Extracted data entries
###

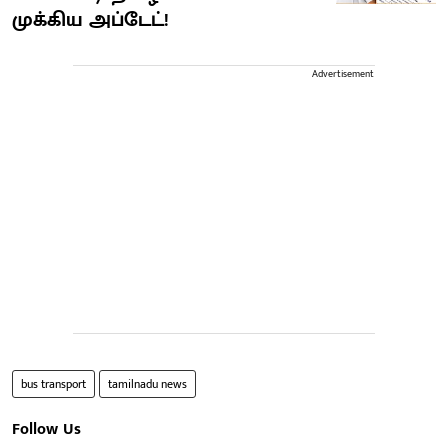
முக்கிய அப்டேட்!
Advertisement
bus transport
tamilnadu news
Follow Us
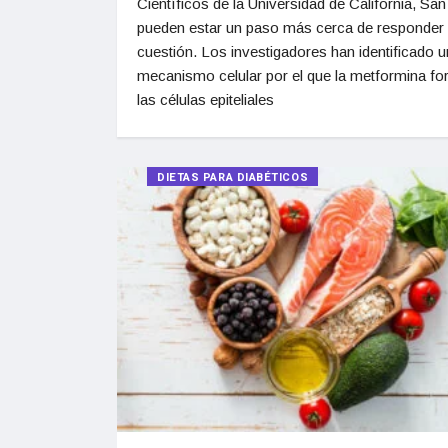
Científicos de la Universidad de California, San
pueden estar un paso más cerca de responder 
cuestión. Los investigadores han identificado u
mecanismo celular por el que la metformina fort
las células epiteliales
DIETAS PARA DIABÉTICOS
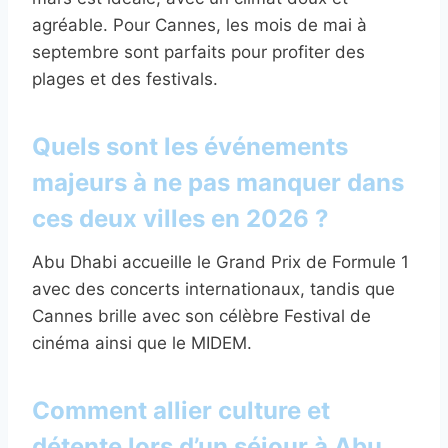
agréable. Pour Cannes, les mois de mai à
septembre sont parfaits pour profiter des
plages et des festivals.
Quels sont les événements
majeurs à ne pas manquer dans
ces deux villes en 2026 ?
Abu Dhabi accueille le Grand Prix de Formule 1
avec des concerts internationaux, tandis que
Cannes brille avec son célèbre Festival de
cinéma ainsi que le MIDEM.
Comment allier culture et
détente lors d’un séjour à Abu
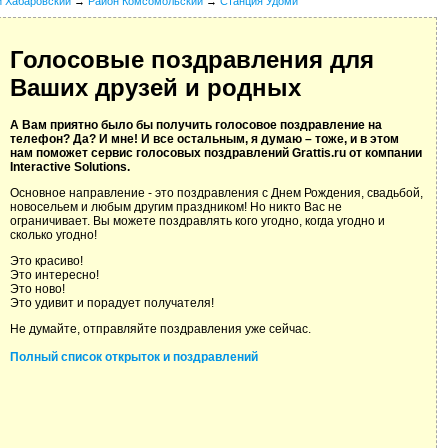
й Хабаровский
→
Район Комсомольский
→
Станция Удоми
Голосовые поздравления для
Ваших друзей и родных
А Вам приятно было бы получить голосовое поздравление на
телефон? Да? И мне! И все остальным, я думаю – тоже, и в этом
нам поможет сервис голосовых поздравлений Grattis.ru от компании
Interactive Solutions.
Основное направление - это поздравления с Днем Рождения, свадьбой,
новосельем и любым другим праздником! Но никто Вас не
ограничивает. Вы можете поздравлять кого угодно, когда угодно и
сколько угодно!
Это красиво!
Это интересно!
Это ново!
Это удивит и порадует получателя!
Не думайте, отправляйте поздравления уже сейчас.
Полный список открыток и поздравлений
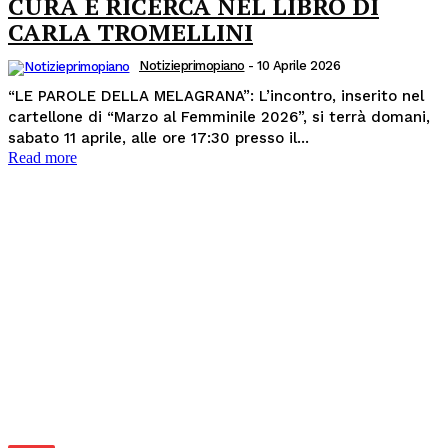
CURA E RICERCA NEL LIBRO DI
CARLA TROMELLINI
Notizieprimopiano
-
10 Aprile 2026
“LE PAROLE DELLA MELAGRANA”: L’incontro, inserito nel
cartellone di “Marzo al Femminile 2026”, si terrà domani,
sabato 11 aprile, alle ore 17:30 presso il...
Read more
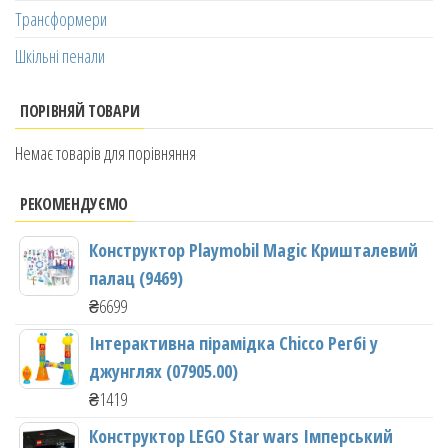
Трансформери
Шкільні пенали
ПОРІВНЯЙ ТОВАРИ
Немає товарів для порівняння
РЕКОМЕНДУЄМО
Конструктор Playmobil Magic Кришталевий
палац (9469)
₴
6699
Інтерактивна пірамідка Chicco Регбі у
джунглях (07905.00)
₴
1419
Конструктор LEGO Star wars Імперський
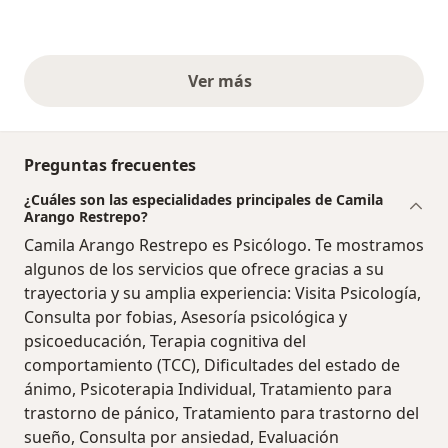
Ver más
opiniones anteriores
Preguntas frecuentes
¿Cuáles son las especialidades principales de Camila
Arango Restrepo?
Camila Arango Restrepo es Psicólogo. Te mostramos
algunos de los servicios que ofrece gracias a su
trayectoria y su amplia experiencia: Visita Psicología,
Consulta por fobias, Asesoría psicológica y
psicoeducación, Terapia cognitiva del
comportamiento (TCC), Dificultades del estado de
ánimo, Psicoterapia Individual, Tratamiento para
trastorno de pánico, Tratamiento para trastorno del
sueño, Consulta por ansiedad, Evaluación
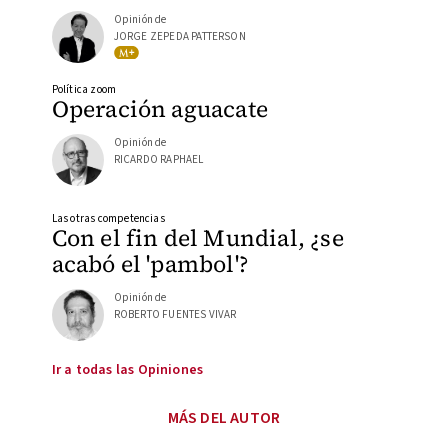
Opinión de
JORGE ZEPEDA PATTERSON
Política zoom
Operación aguacate
Opinión de
RICARDO RAPHAEL
Las otras competencias
Con el fin del Mundial, ¿se
acabó el 'pambol'?
Opinión de
ROBERTO FUENTES VIVAR
Ir a todas las Opiniones
MÁS DEL AUTOR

###

• TASK DESCRIPTION: How many lines in the records contain the word "Camila"? Reply with the number alone.

• WRITTEN ANSWER: 2